Фарфарель. Я здесь.
Маламбрун. Кто ты?
Фарфарель. Фарфарель, к твоим услугам.
Маламбрун. Получил полномочие от Вельзевула?
Фарфарель. Получил и могу исполнить для тебя все, что мог-бы он сам, и более нежели могут все другие дьяволы вместе.
Маламбрун. Хорошо. Ты должен исполнить одно мое желание.
Фарфарель. Готов. Чего желаешь? Родовитости, какой не могут похвастаться даже Атриды?
Маламбрун. Нет.
Фарфарель. Богатств, каких не найдется и в Маноа {Баснословный город, иначе называемый Эльдорадо, который, по мнению испанцев, находится в южной Америке, между реками Ориноко и Амазонкой.}, когда этот город будет открыт?
Маламбрун. Нет.
Фарфарель. Нужна тебе империя громадная, как та, о которой, говорят, однажды ночью снилось Карлу V?
Маламбрун. Нет.
Фарфарель. Или женщина, которая была-бы неприступнее Пенелопы?

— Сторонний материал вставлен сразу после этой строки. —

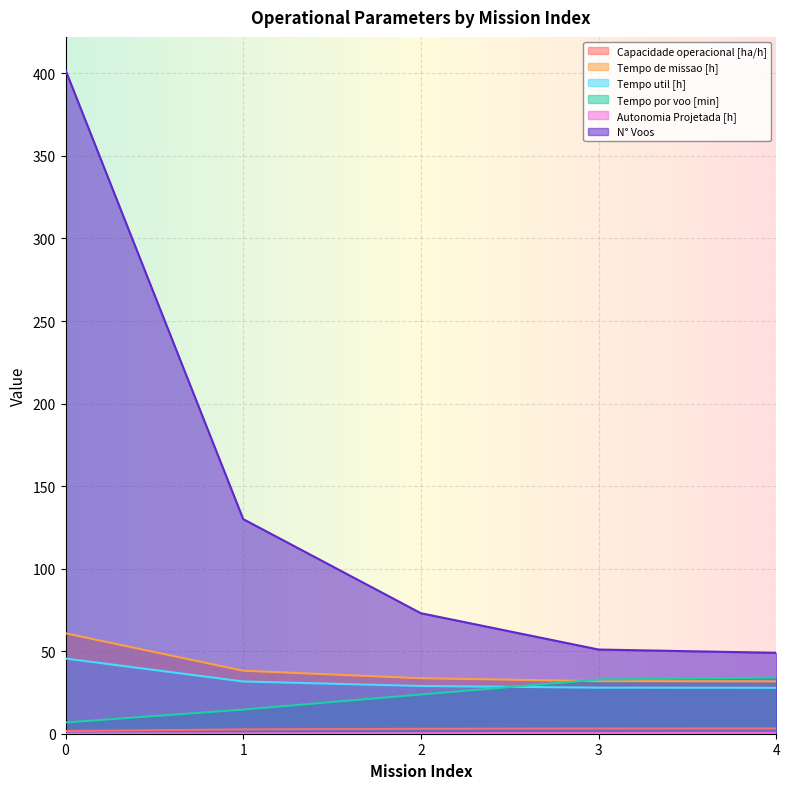

What is the difference between the Tempo de missao [h] values at 3 and 4?

0.1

Маламбрун. Нет. Разве для всего этого необходим дьявол?
Фарфарель. Может быть, тебе, отъявленному негодяю, нужны уважение, доброе имя?
Маламбрун. Ты-бы мне скорее понадобился, если-бы я искал противоположного!
Фарфарель. Наконец, чего-же ты хочешь?
Маламбрун. Сделай меня счастливым на одну минуту времени.
Фарфарель. Не могу.
Маламбрун. Как не можешь?
Фарфарель. Клянусь честью — не могу.
Маламбрун. Честью доброго дьявола?
Фарфарель. Именно. Считай, что есть добрые дьяволы, как и добрые люди.
Маламбрун. Но и ты прими в рассчет, что я сумею пригвоздить тебя к одному из этих бревен, если ты сейчас-же не будешь мне слепо повиноваться!
Фарфарель. Тебе легче убить меня, нежели мне — исполнить твое желание.
Маламбрун. В таком случае, отправляйся к черту, и пусть явится ко мне сам Вельзевул лично!
Фарфарель. Если-бы явился Вельзевул со всей преисподней, то и тогда твое желание осталось-бы неисполнимым.
Маламбрун. Даже на одну только минуту?
Фарфарель. Сделать человека счастливым на минуту или на тысячную долю этой минуты так же невозможно, как и на целую жизнь.
Маламбрун. Но если ты не в силах сделать меня счастливым, то по крайней мере не можешь-ли ты освободить меня от несчастья?
Фарфарель. Да, если ты совсем перестанешь любить себя.
Маламбрун. Это я могу... после смерти.
Фарфарель. А при жизни этого не может ни одно животное: потому что ваша природа согласится скорее на что-бы то ни было, чем на это.
Маламбрун. Это так.
Фарфарель. А потому, если ты по необходимости любишь себя так сильно, как только можешь, ты естественно желаешь себе возможно большего счастия, и будучи не в силах удовлетворить этому величайшему из твоих желаний, ты не можешь сделать шага, не чувствуя себя более или менее несчастным.
Маламбрун. Даже и в то время, когда я испытываю какое-нибудь наслаждение; потому что наслаждение не может сделать меня ни счастливым, ни довольным.
Фарфарель. Действительно, никакое.
Маламбрун. Потому что ни одно из них, в сравнении с естественным желанием счастия, котораго требует душа моя, не может назваться истинным; я не перестаю быть несчастным даже и в то время, когда испытываю наслаждение.
Фарфарель. Не перестаешь, потому что у людей лишение счастия, хотя-бы оно и не сопровождалось ни страданием, ни бедствием, даже во время так называемых ваших удовольствий, всегда приносит недовольство.
Маламбрун. Так что с самого рождения и до смерти наше несчастье не прекращается ни на минуту!?...
Фарфарель. Да. Оно прекращается только тогда, когда вы спите без сновидений, и когда впадаете в обморок, — словом, когда прерывается деятельность ваших чувств.
Маламбрун. И нет его в нас, когда мы чувствуем, что живем?...
Фарфарель. Нет.
Маламбрун. Но, в таком случае, собственно говоря, не жить — лучше чем жить!
Фарфарель. Да, если отсутствие несчастья лучше его присутствия.
Маламбрун. И так?
Фарфарель. И так, если ты находишь лучшим вручить мне свою душу до срока, — прикажи получить.